**WHAT TO DO:**
Write out, word for word, the part of the listing below that opens with the line containing "X102005700Y-97093200D03*" and closes with the line containing "X180482500Y-58250000D03*", keeping both of those lines and adding no others.

**GIVEN RECORDS:**
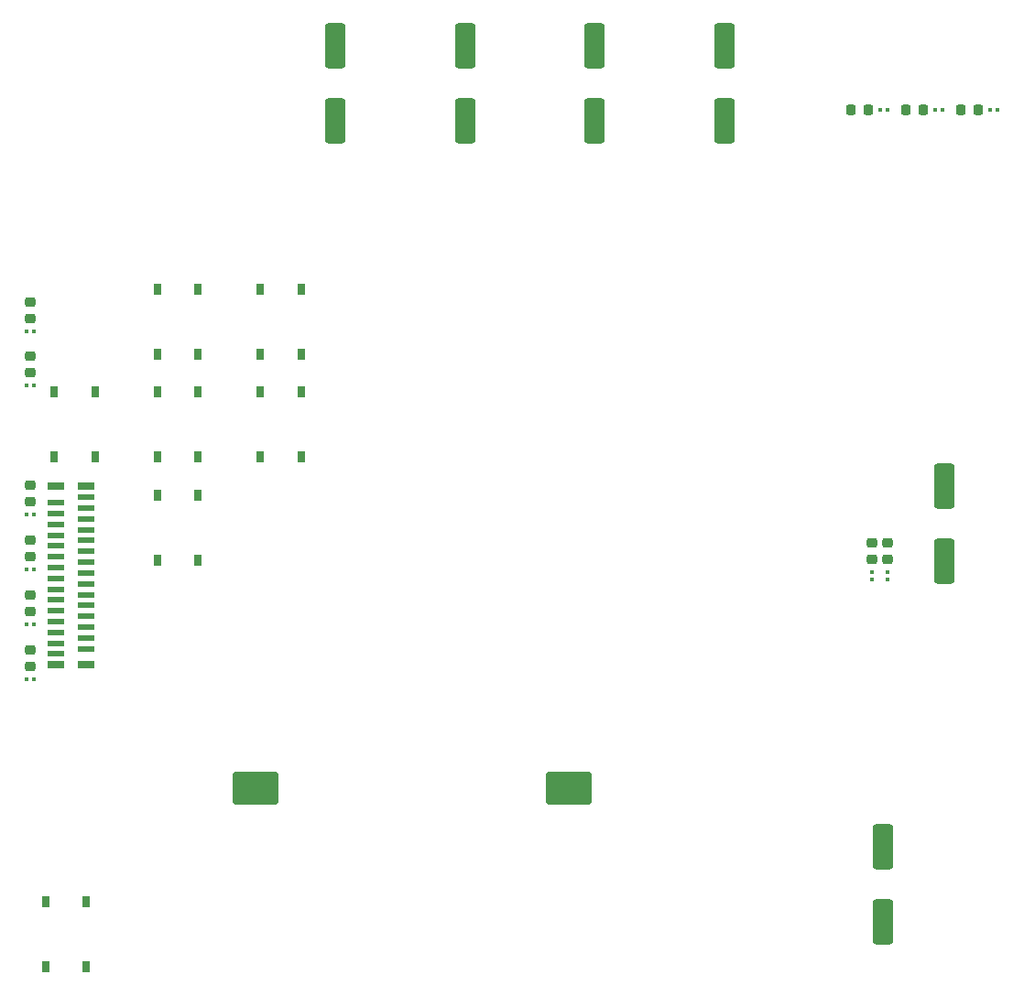
<source format=gbp>
G04 #@! TF.GenerationSoftware,KiCad,Pcbnew,6.0.2+dfsg-1*
G04 #@! TF.CreationDate,2023-02-12T20:19:59+01:00*
G04 #@! TF.ProjectId,RBCX,52424358-2e6b-4696-9361-645f70636258,rev?*
G04 #@! TF.SameCoordinates,Original*
G04 #@! TF.FileFunction,Paste,Bot*
G04 #@! TF.FilePolarity,Positive*
%FSLAX46Y46*%
G04 Gerber Fmt 4.6, Leading zero omitted, Abs format (unit mm)*
G04 Created by KiCad (PCBNEW 6.0.2+dfsg-1) date 2023-02-12 20:19:59*
%MOMM*%
%LPD*%
G01*
G04 APERTURE LIST*
G04 Aperture macros list*
%AMRoundRect*
0 Rectangle with rounded corners*
0 $1 Rounding radius*
0 $2 $3 $4 $5 $6 $7 $8 $9 X,Y pos of 4 corners*
0 Add a 4 corners polygon primitive as box body*
4,1,4,$2,$3,$4,$5,$6,$7,$8,$9,$2,$3,0*
0 Add four circle primitives for the rounded corners*
1,1,$1+$1,$2,$3*
1,1,$1+$1,$4,$5*
1,1,$1+$1,$6,$7*
1,1,$1+$1,$8,$9*
0 Add four rect primitives between the rounded corners*
20,1,$1+$1,$2,$3,$4,$5,0*
20,1,$1+$1,$4,$5,$6,$7,0*
20,1,$1+$1,$6,$7,$8,$9,0*
20,1,$1+$1,$8,$9,$2,$3,0*%
G04 Aperture macros list end*
%ADD10RoundRect,0.218750X0.218750X0.256250X-0.218750X0.256250X-0.218750X-0.256250X0.218750X-0.256250X0*%
%ADD11RoundRect,0.250000X-0.700000X1.825000X-0.700000X-1.825000X0.700000X-1.825000X0.700000X1.825000X0*%
%ADD12RoundRect,0.218750X0.256250X-0.218750X0.256250X0.218750X-0.256250X0.218750X-0.256250X-0.218750X0*%
%ADD13RoundRect,0.079500X0.079500X0.100500X-0.079500X0.100500X-0.079500X-0.100500X0.079500X-0.100500X0*%
%ADD14RoundRect,0.075000X-0.300000X0.425000X-0.300000X-0.425000X0.300000X-0.425000X0.300000X0.425000X0*%
%ADD15RoundRect,0.075000X0.300000X-0.425000X0.300000X0.425000X-0.300000X0.425000X-0.300000X-0.425000X0*%
%ADD16R,1.500000X0.600000*%
%ADD17R,1.500000X0.800000*%
%ADD18RoundRect,0.218750X-0.256250X0.218750X-0.256250X-0.218750X0.256250X-0.218750X0.256250X0.218750X0*%
%ADD19RoundRect,0.079500X0.100500X-0.079500X0.100500X0.079500X-0.100500X0.079500X-0.100500X-0.079500X0*%
%ADD20RoundRect,0.142857X1.957143X-1.357143X1.957143X1.357143X-1.957143X1.357143X-1.957143X-1.357143X0*%
%ADD21RoundRect,0.079500X-0.079500X-0.100500X0.079500X-0.100500X0.079500X0.100500X-0.079500X0.100500X0*%
%ADD22RoundRect,0.250000X0.700000X-1.825000X0.700000X1.825000X-0.700000X1.825000X-0.700000X-1.825000X0*%
G04 APERTURE END LIST*
D10*
G04 #@! TO.C,D48*
X179337500Y-58250000D03*
X177762500Y-58250000D03*
G04 #@! TD*
D11*
G04 #@! TO.C,C49*
X125000000Y-52320000D03*
X125000000Y-59270000D03*
G04 #@! TD*
D12*
G04 #@! TO.C,D44*
X176105000Y-99852000D03*
X176105000Y-98277000D03*
G04 #@! TD*
D11*
G04 #@! TO.C,C53*
X137000000Y-52325000D03*
X137000000Y-59275000D03*
G04 #@! TD*
D13*
G04 #@! TO.C,R139*
X185562500Y-58250000D03*
X186252500Y-58250000D03*
G04 #@! TD*
D14*
G04 #@! TO.C,SW14*
X108573200Y-90373200D03*
X108573200Y-84373200D03*
X112323200Y-84373200D03*
X112323200Y-90373200D03*
G04 #@! TD*
D10*
G04 #@! TO.C,D46*
X184417500Y-58250000D03*
X182842500Y-58250000D03*
G04 #@! TD*
D15*
G04 #@! TO.C,SW3*
X102798200Y-90373200D03*
X102798200Y-84373200D03*
X99048200Y-90373200D03*
X99048200Y-84373200D03*
G04 #@! TD*
D13*
G04 #@! TO.C,R63*
X96435000Y-105816000D03*
X97125000Y-105816000D03*
G04 #@! TD*
D12*
G04 #@! TO.C,D42*
X174595000Y-99852500D03*
X174595000Y-98277500D03*
G04 #@! TD*
D16*
G04 #@! TO.C,X2*
X99205700Y-108593200D03*
X102005700Y-108093200D03*
X99205700Y-107593200D03*
X102005700Y-107093200D03*
X99205700Y-106593200D03*
X102005700Y-106093200D03*
X99205700Y-105593200D03*
X102005700Y-105093200D03*
X99205700Y-104593200D03*
X102005700Y-104093200D03*
X99205700Y-103593200D03*
X102005700Y-103093200D03*
X99205700Y-102593200D03*
X102005700Y-102093200D03*
X99205700Y-101593200D03*
X102005700Y-101093200D03*
X99205700Y-100593200D03*
X102005700Y-100093200D03*
X99205700Y-99593200D03*
X102005700Y-99093200D03*
X99205700Y-98593200D03*
X102005700Y-98093200D03*
X99205700Y-97593200D03*
X102005700Y-97093200D03*
X99205700Y-96593200D03*
X102005700Y-96093200D03*
X99205700Y-95593200D03*
X102005700Y-95093200D03*
X99205700Y-94593200D03*
X102005700Y-94093200D03*
D17*
X99205700Y-109593200D03*
X99205700Y-93093200D03*
X102005700Y-93093200D03*
X102005700Y-109593200D03*
G04 #@! TD*
D18*
G04 #@! TO.C,D39*
X96793942Y-108173852D03*
X96793942Y-109748852D03*
G04 #@! TD*
D13*
G04 #@! TO.C,R182*
X181172500Y-58250000D03*
X180482500Y-58250000D03*
G04 #@! TD*
G04 #@! TO.C,R17*
X97125000Y-78740000D03*
X96435000Y-78740000D03*
G04 #@! TD*
D15*
G04 #@! TO.C,SW7*
X112323200Y-93898200D03*
X112323200Y-99898200D03*
X108573200Y-99898200D03*
X108573200Y-93898200D03*
G04 #@! TD*
G04 #@! TO.C,SW12*
X102004450Y-137521950D03*
X102004450Y-131521950D03*
X98254450Y-131521950D03*
X98254450Y-137521950D03*
G04 #@! TD*
D18*
G04 #@! TO.C,D33*
X96793942Y-92933852D03*
X96793942Y-94508852D03*
G04 #@! TD*
D10*
G04 #@! TO.C,D30*
X174257500Y-58250000D03*
X172682500Y-58250000D03*
G04 #@! TD*
D19*
G04 #@! TO.C,R174*
X174595000Y-101735000D03*
X174595000Y-101045000D03*
G04 #@! TD*
D13*
G04 #@! TO.C,R67*
X97125000Y-110899000D03*
X96435000Y-110899000D03*
G04 #@! TD*
D20*
G04 #@! TO.C,BAT1*
X146615000Y-121025000D03*
X117615000Y-121025000D03*
G04 #@! TD*
D18*
G04 #@! TO.C,D37*
X96793942Y-103093852D03*
X96793942Y-104668852D03*
G04 #@! TD*
D11*
G04 #@! TO.C,C41*
X161000000Y-52325000D03*
X161000000Y-59275000D03*
G04 #@! TD*
D21*
G04 #@! TO.C,R15*
X176092500Y-58250000D03*
X175402500Y-58250000D03*
G04 #@! TD*
D13*
G04 #@! TO.C,R56*
X97125000Y-95650000D03*
X96435000Y-95650000D03*
G04 #@! TD*
D15*
G04 #@! TO.C,SW10*
X121848200Y-74848200D03*
X121848200Y-80848200D03*
X118098200Y-74848200D03*
X118098200Y-80848200D03*
G04 #@! TD*
D11*
G04 #@! TO.C,C45*
X149000000Y-52325000D03*
X149000000Y-59275000D03*
G04 #@! TD*
D12*
G04 #@! TO.C,D32*
X96800000Y-77597500D03*
X96800000Y-76022500D03*
G04 #@! TD*
G04 #@! TO.C,D27*
X96800000Y-82587500D03*
X96800000Y-81012500D03*
G04 #@! TD*
D13*
G04 #@! TO.C,R59*
X96435000Y-100733000D03*
X97125000Y-100733000D03*
G04 #@! TD*
D15*
G04 #@! TO.C,SW1*
X121848200Y-90373200D03*
X121848200Y-84373200D03*
X118098200Y-84373200D03*
X118098200Y-90373200D03*
G04 #@! TD*
D22*
G04 #@! TO.C,C74*
X181300000Y-99975000D03*
X181300000Y-93025000D03*
G04 #@! TD*
D13*
G04 #@! TO.C,R12*
X96435000Y-83730000D03*
X97125000Y-83730000D03*
G04 #@! TD*
D15*
G04 #@! TO.C,SW5*
X112323200Y-74848200D03*
X112323200Y-80848200D03*
X108573200Y-74848200D03*
X108573200Y-80848200D03*
G04 #@! TD*
D19*
G04 #@! TO.C,R157*
X176105000Y-101734500D03*
X176105000Y-101044500D03*
G04 #@! TD*
D18*
G04 #@! TO.C,D35*
X96795700Y-98015700D03*
X96795700Y-99590700D03*
G04 #@! TD*
D22*
G04 #@! TO.C,C58*
X175600000Y-133375000D03*
X175600000Y-126425000D03*
G04 #@! TD*
M02*

</source>
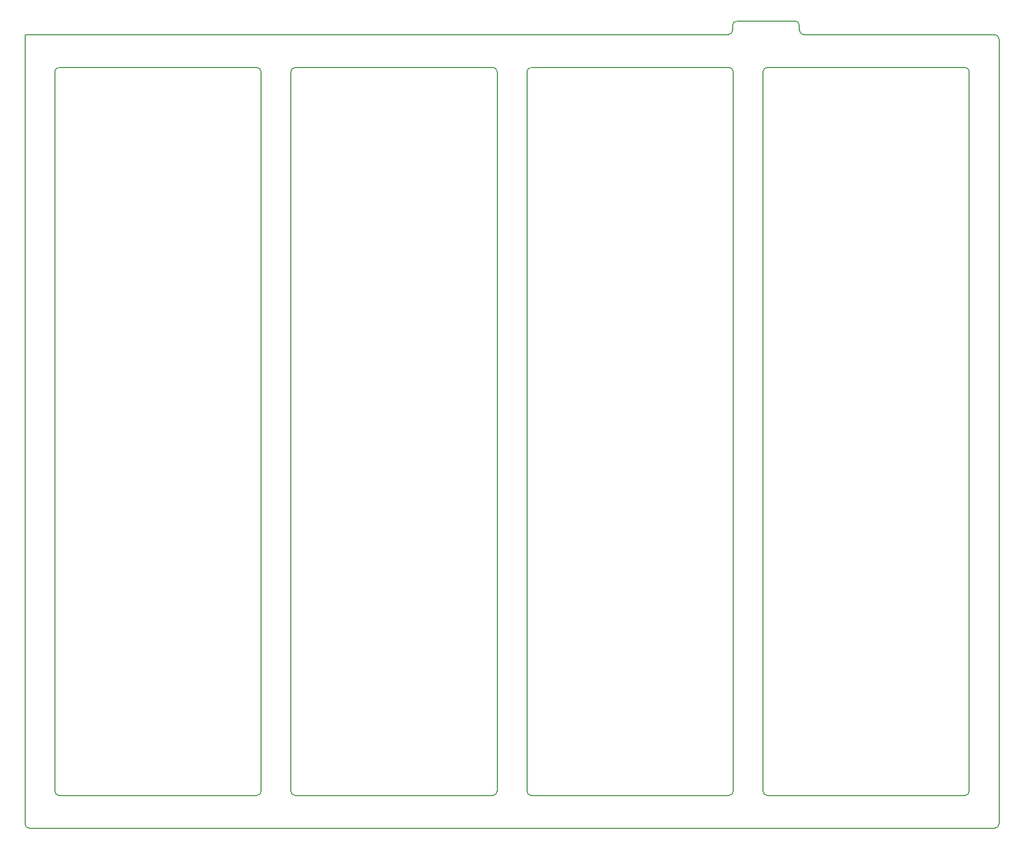
<source format=gbr>
%TF.GenerationSoftware,KiCad,Pcbnew,7.0.6*%
%TF.CreationDate,2024-01-17T22:25:57+01:00*%
%TF.ProjectId,FT24-AMS-Slave_v1-VTSENS,46543234-2d41-44d5-932d-536c6176655f,rev?*%
%TF.SameCoordinates,Original*%
%TF.FileFunction,Profile,NP*%
%FSLAX46Y46*%
G04 Gerber Fmt 4.6, Leading zero omitted, Abs format (unit mm)*
G04 Created by KiCad (PCBNEW 7.0.6) date 2024-01-17 22:25:57*
%MOMM*%
%LPD*%
G01*
G04 APERTURE LIST*
%TA.AperFunction,Profile*%
%ADD10C,0.200000*%
%TD*%
G04 APERTURE END LIST*
D10*
X184096740Y-23919670D02*
X184096740Y-24219670D01*
X223875524Y-31219670D02*
X223875524Y-152069670D01*
X70969670Y-30469670D02*
X104133633Y-30469670D01*
X109883633Y-152069670D02*
X109883633Y-31219670D01*
X143797597Y-152819670D02*
X110633633Y-152819670D01*
X228125524Y-24969670D02*
X196073843Y-24969670D01*
X150297597Y-30469697D02*
G75*
G03*
X149547597Y-31219670I3J-750003D01*
G01*
X195323846Y-24217619D02*
X195324656Y-23921721D01*
X228875530Y-25719670D02*
G75*
G03*
X228125524Y-24969670I-750030J-30D01*
G01*
X149547597Y-152069670D02*
X149547597Y-31219670D01*
X104883633Y-31219670D02*
X104883633Y-152069670D01*
X70219730Y-152069670D02*
G75*
G03*
X70969670Y-152819670I749970J-30D01*
G01*
X184211630Y-31219670D02*
G75*
G03*
X183461560Y-30469670I-750030J-30D01*
G01*
X144547630Y-31219670D02*
G75*
G03*
X143797597Y-30469670I-750030J-30D01*
G01*
X189211630Y-152069670D02*
G75*
G03*
X189961560Y-152819670I749970J-30D01*
G01*
X195324727Y-23421721D02*
G75*
G03*
X194574658Y-22669670I-749927J2121D01*
G01*
X184846740Y-22669640D02*
G75*
G03*
X184096740Y-23419670I60J-750060D01*
G01*
X143797597Y-152819697D02*
G75*
G03*
X144547597Y-152069670I3J749997D01*
G01*
X183461560Y-152819660D02*
G75*
G03*
X184211560Y-152069670I40J749960D01*
G01*
X228125524Y-158319624D02*
G75*
G03*
X228875524Y-157569670I-24J750024D01*
G01*
X223125524Y-152819670D02*
X189961560Y-152819670D01*
X65969670Y-158319670D02*
X228125524Y-158319670D01*
X194574658Y-22669670D02*
X184846740Y-22669670D01*
X184211560Y-31219670D02*
X184211560Y-152069670D01*
X70969670Y-30469670D02*
G75*
G03*
X70219670Y-31219670I30J-750030D01*
G01*
X183346740Y-24969670D02*
X65219670Y-24969670D01*
X195323833Y-24217619D02*
G75*
G03*
X196073843Y-24969670I749967J-2081D01*
G01*
X104133633Y-152819670D02*
X70969670Y-152819670D01*
X223125524Y-152819624D02*
G75*
G03*
X223875524Y-152069670I-24J750024D01*
G01*
X189211560Y-152069670D02*
X189211560Y-31219670D01*
X104133633Y-152819633D02*
G75*
G03*
X104883633Y-152069670I-33J750033D01*
G01*
X195324655Y-23421721D02*
X195324656Y-23921721D01*
X189961560Y-30469660D02*
G75*
G03*
X189211560Y-31219670I40J-750040D01*
G01*
X109883630Y-152069670D02*
G75*
G03*
X110633633Y-152819670I750070J70D01*
G01*
X144547597Y-31219670D02*
X144547597Y-152069670D01*
X184096740Y-23419670D02*
X184096740Y-23919670D01*
X183461560Y-152819670D02*
X150297597Y-152819670D01*
X104883630Y-31219670D02*
G75*
G03*
X104133633Y-30469670I-750030J-30D01*
G01*
X150297597Y-30469670D02*
X183461560Y-30469670D01*
X70219670Y-152069670D02*
X70219670Y-31219670D01*
X228875524Y-157569670D02*
X228875524Y-25719670D01*
X149547530Y-152069670D02*
G75*
G03*
X150297597Y-152819670I749970J-30D01*
G01*
X183346740Y-24969740D02*
G75*
G03*
X184096740Y-24219670I-40J750040D01*
G01*
X110633633Y-30469733D02*
G75*
G03*
X109883633Y-31219670I-33J-749967D01*
G01*
X189961560Y-30469670D02*
X223125524Y-30469670D01*
X223875530Y-31219670D02*
G75*
G03*
X223125524Y-30469670I-750030J-30D01*
G01*
X65219670Y-24969670D02*
X65219670Y-157569670D01*
X110633633Y-30469670D02*
X143797597Y-30469670D01*
X65219730Y-157569670D02*
G75*
G03*
X65969670Y-158319670I749970J-30D01*
G01*
M02*

</source>
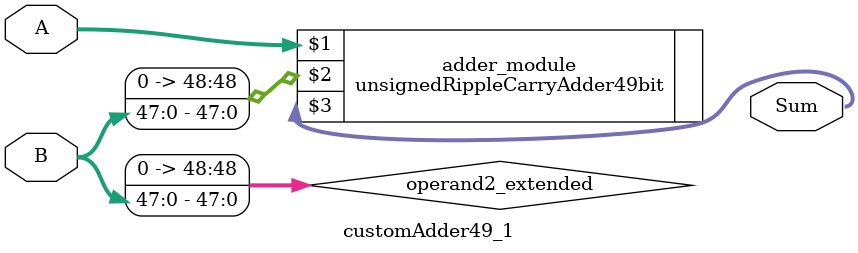
<source format=v>
module customAdder49_1(
                        input [48 : 0] A,
                        input [47 : 0] B,
                        
                        output [49 : 0] Sum
                );

        wire [48 : 0] operand2_extended;
        
        assign operand2_extended =  {1'b0, B};
        
        unsignedRippleCarryAdder49bit adder_module(
            A,
            operand2_extended,
            Sum
        );
        
        endmodule
        
</source>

**EXERCISE OUTPUT:**
X102005700Y-97093200D03*
X99205700Y-96593200D03*
X102005700Y-96093200D03*
X99205700Y-95593200D03*
X102005700Y-95093200D03*
X99205700Y-94593200D03*
X102005700Y-94093200D03*
D17*
X99205700Y-109593200D03*
X99205700Y-93093200D03*
X102005700Y-93093200D03*
X102005700Y-109593200D03*
G04 #@! TD*
D18*
G04 #@! TO.C,D39*
X96793942Y-108173852D03*
X96793942Y-109748852D03*
G04 #@! TD*
D13*
G04 #@! TO.C,R182*
X181172500Y-58250000D03*
X180482500Y-58250000D03*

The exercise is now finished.